Written from 1550 to 1564, the Codex Sierra is a complex, multi-faceted manuscript that documents multiple changes in Mesoamerica only a few decades after the conquest. The “codex” is actually a book of accounts from Santa Catalina Texupa, a Mixtec-Chocho community in the Mixteca Alta, Oaxaca. The book’s 62 pages feature parallel pictographic, alphabetic, and numerical components. The pictorial portion is arranged on the left side of the page; Nahuatl-language entries and occasional Mixtec-language references to year dates, written in the roman alphabet, occupy the middle column; quantities of pesos, recorded with both arabic and roman numerals, are enumerated on the right side of the page.
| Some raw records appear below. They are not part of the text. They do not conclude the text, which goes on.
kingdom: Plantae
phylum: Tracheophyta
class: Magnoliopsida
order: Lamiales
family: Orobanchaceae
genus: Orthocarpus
The book represents a colonial genre of record-keeping known as las cuentas de la comunidad or community accounts, designed to monitor the expenses paid out of the la caja de la comunidad , the community treasury.

In its use of parallel alphabetic and pictographic text, the Codex Sierra offers numerous clues as to how the artists/writers of the composition employed pictorial conventions to convey meaning and concepts. The text also sheds light on many European introductions, especially the money economy. This presentation highlights some of the most important features of this indigenous text, focusing on recent finds and revelations resulting from a new translation and close reading of the manuscript.